Reconstruction Finance Corporation (RFC), former U.S. government agency, created in 1932 by the administration of Herbert Hoover. Its purpose was to facilitate economic activity by lending money in the depression. At first it lent money only to financial, industrial, and agricultural institutions, but the scope of its operations was greatly widened by the New Deal administrations of Franklin Delano Roosevelt. It financed the construction and operation of war plants, made loans to foreign governments, provided protection against war and disaster damages, and engaged in numerous other activities. In 1939 the RFC merged with other agencies to form the Federal Loan Agency, and Jesse Jones, who had long headed the RFC, was appointed federal loan administrator. After Jones became (1940) Secretary of Commerce, Congress transferred (1942) the RFC to his department. When Henry Wallace succeeded (1945) Jones, Congress removed the agency from Dept. of Commerce control and returned it to the Federal Loan Agency. When the Federal Loan Agency was abolished (1947), the RFC assumed its many functions.

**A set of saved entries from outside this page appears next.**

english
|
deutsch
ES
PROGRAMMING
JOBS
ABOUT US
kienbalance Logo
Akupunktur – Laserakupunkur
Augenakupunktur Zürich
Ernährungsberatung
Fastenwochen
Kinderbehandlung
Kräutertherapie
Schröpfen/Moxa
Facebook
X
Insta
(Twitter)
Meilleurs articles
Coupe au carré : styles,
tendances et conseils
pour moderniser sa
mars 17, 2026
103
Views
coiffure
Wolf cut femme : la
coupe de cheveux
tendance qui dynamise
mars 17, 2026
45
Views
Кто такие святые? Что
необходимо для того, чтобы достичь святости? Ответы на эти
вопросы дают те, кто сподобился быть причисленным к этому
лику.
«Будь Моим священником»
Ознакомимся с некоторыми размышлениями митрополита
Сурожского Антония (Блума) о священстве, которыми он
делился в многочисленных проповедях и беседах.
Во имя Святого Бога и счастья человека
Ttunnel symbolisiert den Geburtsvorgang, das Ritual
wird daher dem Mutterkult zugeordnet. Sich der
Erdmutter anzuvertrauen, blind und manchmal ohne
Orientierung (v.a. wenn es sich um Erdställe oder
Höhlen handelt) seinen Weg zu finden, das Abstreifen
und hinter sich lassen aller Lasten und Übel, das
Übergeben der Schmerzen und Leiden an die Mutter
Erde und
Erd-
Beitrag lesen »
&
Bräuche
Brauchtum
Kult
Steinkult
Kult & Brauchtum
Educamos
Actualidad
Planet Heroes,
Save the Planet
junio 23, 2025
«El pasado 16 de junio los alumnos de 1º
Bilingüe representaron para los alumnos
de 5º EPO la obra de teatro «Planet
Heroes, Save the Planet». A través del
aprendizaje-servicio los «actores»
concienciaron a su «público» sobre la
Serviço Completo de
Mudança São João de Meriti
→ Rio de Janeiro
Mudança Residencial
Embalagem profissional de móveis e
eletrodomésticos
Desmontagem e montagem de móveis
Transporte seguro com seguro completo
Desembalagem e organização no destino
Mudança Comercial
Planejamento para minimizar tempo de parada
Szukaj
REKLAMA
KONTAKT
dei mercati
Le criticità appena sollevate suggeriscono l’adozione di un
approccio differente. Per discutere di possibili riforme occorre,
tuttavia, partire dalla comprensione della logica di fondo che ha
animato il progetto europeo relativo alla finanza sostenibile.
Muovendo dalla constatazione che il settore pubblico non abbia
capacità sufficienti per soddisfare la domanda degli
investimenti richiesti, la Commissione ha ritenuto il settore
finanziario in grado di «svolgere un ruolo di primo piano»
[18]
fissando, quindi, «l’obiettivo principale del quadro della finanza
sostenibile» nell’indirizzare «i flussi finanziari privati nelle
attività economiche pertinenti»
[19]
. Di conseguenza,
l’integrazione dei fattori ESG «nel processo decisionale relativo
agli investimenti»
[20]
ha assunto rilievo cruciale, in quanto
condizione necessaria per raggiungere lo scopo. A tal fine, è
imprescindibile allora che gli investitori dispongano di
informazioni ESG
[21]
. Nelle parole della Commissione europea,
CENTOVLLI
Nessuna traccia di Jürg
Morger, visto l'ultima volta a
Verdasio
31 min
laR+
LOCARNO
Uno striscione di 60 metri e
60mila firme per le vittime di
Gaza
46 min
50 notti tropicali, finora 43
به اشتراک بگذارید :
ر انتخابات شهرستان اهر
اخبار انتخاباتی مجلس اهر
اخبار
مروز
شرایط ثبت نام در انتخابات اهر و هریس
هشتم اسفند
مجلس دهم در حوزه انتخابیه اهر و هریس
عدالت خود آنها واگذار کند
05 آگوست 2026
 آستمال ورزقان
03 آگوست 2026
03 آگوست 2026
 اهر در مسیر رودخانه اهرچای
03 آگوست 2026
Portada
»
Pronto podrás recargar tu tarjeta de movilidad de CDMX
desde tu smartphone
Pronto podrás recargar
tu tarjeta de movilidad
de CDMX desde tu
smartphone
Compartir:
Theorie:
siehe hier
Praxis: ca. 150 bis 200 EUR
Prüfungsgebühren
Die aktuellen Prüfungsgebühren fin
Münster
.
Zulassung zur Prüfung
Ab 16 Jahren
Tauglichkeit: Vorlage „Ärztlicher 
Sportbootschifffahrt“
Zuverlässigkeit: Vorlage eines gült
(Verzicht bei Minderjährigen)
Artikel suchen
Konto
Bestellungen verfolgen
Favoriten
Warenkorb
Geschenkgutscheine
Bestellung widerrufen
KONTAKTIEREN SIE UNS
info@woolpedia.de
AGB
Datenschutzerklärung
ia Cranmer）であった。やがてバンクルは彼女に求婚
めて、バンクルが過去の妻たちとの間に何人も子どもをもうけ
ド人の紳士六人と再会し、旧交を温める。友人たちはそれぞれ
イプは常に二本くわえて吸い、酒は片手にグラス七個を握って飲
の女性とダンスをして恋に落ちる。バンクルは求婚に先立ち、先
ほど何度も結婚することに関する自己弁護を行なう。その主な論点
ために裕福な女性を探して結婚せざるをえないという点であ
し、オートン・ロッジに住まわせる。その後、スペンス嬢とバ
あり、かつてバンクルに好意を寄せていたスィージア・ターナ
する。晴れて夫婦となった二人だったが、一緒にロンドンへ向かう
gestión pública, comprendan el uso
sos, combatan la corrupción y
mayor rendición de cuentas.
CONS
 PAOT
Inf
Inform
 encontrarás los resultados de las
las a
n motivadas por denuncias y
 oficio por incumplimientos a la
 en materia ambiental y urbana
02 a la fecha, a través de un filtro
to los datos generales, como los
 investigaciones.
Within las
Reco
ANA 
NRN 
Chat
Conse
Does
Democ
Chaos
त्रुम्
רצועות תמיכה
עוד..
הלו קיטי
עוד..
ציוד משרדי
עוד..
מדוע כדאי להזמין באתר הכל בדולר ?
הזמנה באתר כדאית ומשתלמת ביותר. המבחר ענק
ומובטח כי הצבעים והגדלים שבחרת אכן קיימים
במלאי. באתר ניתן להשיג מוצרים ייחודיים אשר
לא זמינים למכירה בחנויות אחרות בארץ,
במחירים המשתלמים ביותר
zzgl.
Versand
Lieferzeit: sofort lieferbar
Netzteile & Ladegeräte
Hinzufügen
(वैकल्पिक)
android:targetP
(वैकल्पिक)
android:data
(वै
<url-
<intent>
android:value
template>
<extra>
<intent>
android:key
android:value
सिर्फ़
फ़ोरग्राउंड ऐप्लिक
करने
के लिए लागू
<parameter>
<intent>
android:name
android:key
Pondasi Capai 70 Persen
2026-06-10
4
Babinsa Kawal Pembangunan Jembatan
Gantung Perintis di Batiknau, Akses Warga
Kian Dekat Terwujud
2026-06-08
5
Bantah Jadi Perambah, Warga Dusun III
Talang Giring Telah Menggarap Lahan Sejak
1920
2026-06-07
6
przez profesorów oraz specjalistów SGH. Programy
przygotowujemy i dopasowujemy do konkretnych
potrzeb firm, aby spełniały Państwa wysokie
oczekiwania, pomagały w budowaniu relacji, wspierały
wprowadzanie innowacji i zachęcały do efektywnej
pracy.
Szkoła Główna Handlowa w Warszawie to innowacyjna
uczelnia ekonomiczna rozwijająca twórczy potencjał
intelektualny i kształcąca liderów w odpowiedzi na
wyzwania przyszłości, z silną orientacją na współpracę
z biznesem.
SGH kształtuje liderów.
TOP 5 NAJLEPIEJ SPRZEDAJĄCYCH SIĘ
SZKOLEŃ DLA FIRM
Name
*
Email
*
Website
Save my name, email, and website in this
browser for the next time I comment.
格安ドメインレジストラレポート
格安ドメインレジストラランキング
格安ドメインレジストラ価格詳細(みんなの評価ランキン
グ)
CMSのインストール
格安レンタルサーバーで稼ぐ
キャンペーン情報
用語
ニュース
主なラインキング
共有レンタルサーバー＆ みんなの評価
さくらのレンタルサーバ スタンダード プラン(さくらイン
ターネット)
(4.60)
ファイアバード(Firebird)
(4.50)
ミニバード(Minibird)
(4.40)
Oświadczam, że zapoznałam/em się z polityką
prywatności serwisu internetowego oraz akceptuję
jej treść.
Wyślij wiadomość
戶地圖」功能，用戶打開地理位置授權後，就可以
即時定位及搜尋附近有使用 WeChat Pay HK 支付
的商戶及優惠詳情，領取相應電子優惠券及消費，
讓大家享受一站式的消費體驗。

After a Senate investigation (1951) and amid charges of political favoritism, the RFC was abolished as an independent agency by act of Congress (1953) and was transferred to the Dept. of the Treasury to wind up its affairs, effective June, 1954. It was totally disbanded in 1957. RFC had made loans of approximately $50 billion since its creation in 1932.

See J. H. Jones, Fifty Billion Dollars (1951).